_Required work_. Below are records; count the lines that contain "رسيفر" and give only the total.

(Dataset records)
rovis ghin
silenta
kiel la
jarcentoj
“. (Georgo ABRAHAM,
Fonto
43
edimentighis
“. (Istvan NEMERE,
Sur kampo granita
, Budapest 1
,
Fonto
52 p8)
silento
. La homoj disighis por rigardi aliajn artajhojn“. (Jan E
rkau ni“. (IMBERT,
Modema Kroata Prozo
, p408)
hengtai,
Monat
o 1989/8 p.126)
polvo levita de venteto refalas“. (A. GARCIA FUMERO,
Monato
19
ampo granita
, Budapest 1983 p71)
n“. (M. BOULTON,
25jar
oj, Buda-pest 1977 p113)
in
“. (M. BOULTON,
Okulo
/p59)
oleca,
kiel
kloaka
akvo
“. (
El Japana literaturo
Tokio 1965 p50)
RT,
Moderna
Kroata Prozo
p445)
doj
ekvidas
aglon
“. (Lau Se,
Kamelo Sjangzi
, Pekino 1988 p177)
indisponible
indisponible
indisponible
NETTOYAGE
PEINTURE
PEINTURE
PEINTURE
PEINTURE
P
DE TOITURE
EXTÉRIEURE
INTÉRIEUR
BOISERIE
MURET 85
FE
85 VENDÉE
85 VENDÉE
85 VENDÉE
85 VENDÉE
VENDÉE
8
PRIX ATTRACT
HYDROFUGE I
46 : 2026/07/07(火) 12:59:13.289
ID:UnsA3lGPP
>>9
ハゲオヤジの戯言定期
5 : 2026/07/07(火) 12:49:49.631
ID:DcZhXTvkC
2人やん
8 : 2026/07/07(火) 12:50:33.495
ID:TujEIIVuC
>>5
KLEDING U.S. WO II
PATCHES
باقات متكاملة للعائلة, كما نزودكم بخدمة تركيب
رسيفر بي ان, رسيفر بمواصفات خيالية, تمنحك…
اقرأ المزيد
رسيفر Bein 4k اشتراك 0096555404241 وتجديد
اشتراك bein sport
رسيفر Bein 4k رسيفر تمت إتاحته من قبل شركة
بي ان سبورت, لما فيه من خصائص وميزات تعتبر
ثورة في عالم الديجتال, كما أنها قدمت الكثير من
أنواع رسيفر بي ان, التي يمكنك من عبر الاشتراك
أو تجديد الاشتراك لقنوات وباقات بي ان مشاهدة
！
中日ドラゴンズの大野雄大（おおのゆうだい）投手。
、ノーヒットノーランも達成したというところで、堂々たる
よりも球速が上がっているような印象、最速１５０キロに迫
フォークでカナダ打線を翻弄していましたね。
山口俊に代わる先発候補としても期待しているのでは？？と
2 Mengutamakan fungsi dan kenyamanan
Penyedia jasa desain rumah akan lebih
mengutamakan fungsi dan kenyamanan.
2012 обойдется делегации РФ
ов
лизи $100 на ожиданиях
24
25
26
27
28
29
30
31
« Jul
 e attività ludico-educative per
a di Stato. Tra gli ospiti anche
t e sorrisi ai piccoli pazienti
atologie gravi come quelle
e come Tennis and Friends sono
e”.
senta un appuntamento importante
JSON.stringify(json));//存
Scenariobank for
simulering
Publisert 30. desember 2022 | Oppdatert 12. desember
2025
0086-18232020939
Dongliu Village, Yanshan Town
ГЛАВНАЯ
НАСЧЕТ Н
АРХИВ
---
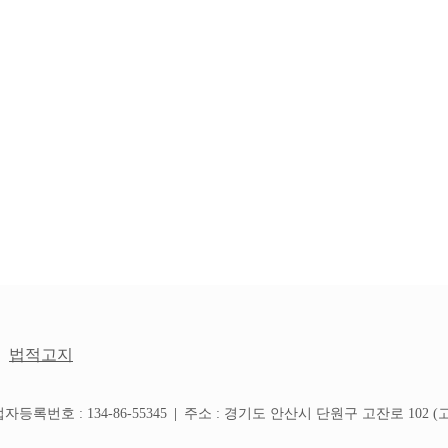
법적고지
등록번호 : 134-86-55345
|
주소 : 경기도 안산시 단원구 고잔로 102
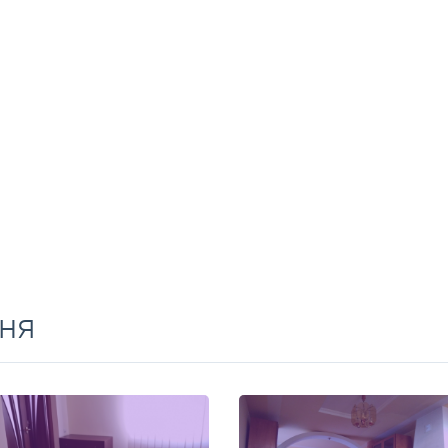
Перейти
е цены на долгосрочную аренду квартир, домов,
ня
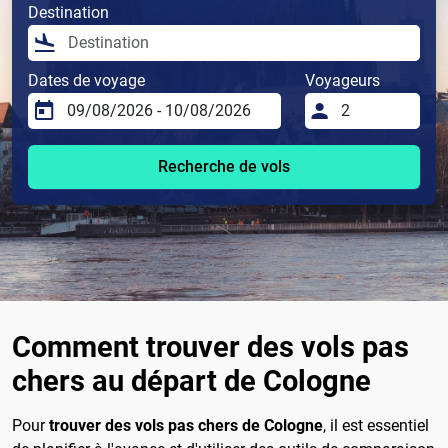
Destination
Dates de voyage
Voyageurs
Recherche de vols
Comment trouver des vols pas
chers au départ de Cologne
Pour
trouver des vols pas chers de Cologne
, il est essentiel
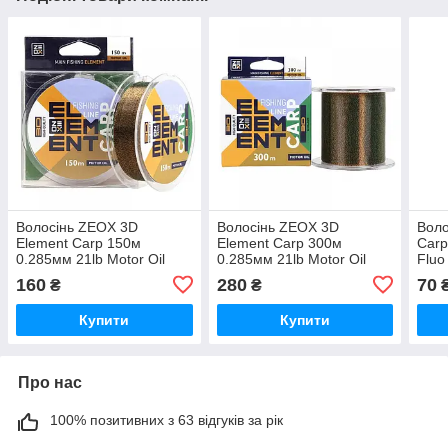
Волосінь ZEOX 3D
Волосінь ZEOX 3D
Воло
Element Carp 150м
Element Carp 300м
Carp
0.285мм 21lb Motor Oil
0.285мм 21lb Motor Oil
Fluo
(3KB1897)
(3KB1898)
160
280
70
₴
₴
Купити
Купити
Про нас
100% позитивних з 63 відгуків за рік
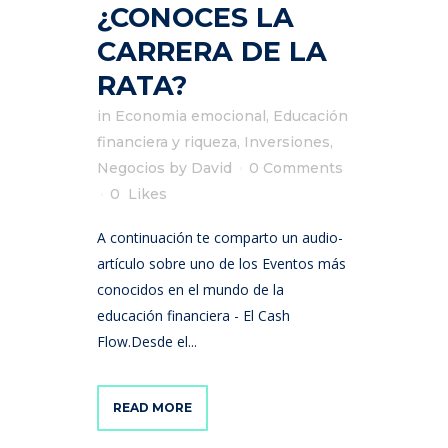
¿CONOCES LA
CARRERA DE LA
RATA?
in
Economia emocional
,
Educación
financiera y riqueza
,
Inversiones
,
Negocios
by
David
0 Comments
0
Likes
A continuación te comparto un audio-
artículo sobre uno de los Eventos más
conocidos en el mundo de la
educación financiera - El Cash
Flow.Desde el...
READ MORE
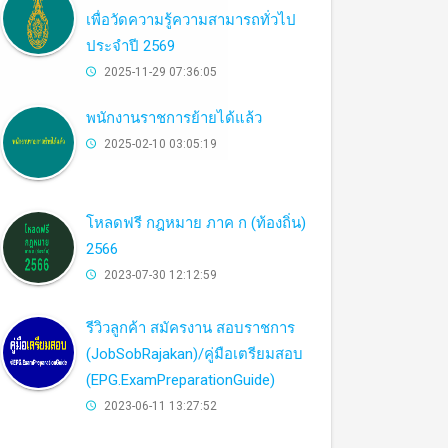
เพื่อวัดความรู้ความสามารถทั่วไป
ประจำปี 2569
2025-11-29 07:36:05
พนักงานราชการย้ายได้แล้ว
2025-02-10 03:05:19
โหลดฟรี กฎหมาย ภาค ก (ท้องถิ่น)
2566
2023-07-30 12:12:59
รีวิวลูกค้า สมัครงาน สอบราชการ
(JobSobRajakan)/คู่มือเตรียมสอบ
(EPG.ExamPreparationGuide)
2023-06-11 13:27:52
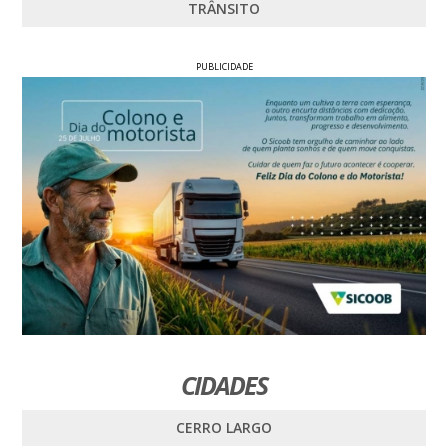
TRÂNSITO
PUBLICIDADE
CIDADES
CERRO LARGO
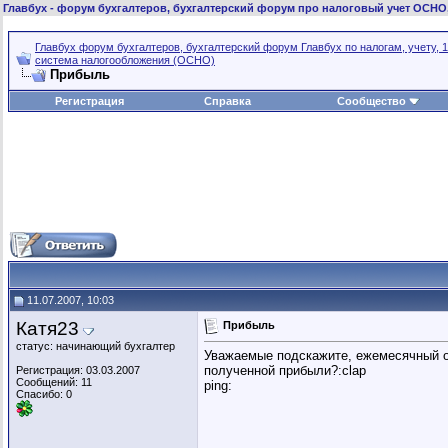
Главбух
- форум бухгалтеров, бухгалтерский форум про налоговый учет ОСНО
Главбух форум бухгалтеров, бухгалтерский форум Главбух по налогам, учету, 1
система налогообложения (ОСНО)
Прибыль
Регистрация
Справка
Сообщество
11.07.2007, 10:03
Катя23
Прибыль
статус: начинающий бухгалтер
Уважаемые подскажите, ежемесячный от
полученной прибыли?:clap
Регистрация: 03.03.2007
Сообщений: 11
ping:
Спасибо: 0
--
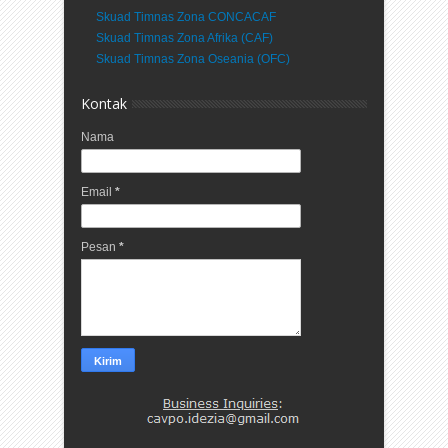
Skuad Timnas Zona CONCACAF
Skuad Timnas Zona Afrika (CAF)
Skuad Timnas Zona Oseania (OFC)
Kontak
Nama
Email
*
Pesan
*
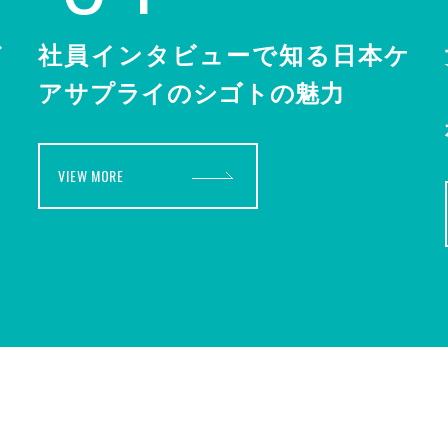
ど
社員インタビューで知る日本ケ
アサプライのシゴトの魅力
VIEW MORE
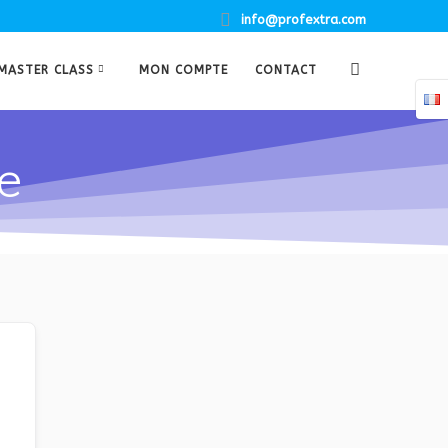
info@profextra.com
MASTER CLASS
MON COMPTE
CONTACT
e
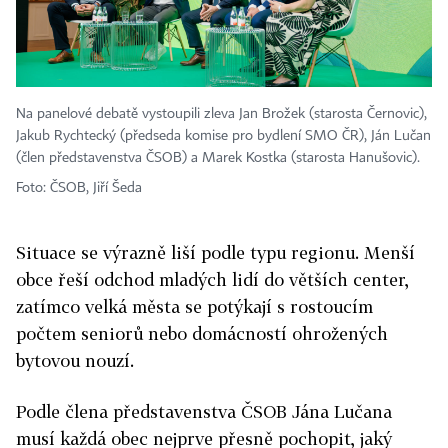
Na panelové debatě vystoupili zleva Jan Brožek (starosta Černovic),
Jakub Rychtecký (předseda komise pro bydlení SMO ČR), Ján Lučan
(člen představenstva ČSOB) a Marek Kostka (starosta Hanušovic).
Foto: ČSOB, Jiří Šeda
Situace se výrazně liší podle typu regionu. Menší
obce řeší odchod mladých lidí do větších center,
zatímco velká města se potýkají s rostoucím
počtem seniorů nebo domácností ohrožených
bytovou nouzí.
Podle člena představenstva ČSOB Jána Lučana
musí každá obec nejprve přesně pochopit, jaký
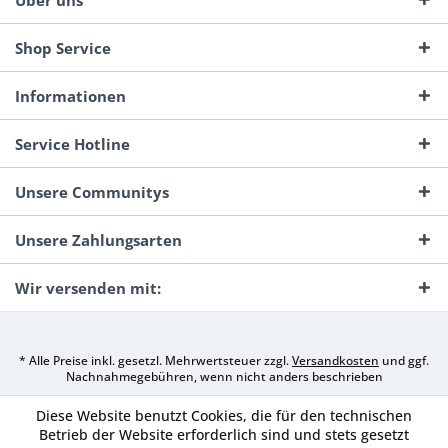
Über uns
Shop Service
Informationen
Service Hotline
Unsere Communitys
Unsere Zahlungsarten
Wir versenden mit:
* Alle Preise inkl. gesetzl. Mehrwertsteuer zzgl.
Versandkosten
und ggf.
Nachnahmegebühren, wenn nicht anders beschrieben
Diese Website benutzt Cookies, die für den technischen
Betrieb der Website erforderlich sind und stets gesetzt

_Exercise solution_. 4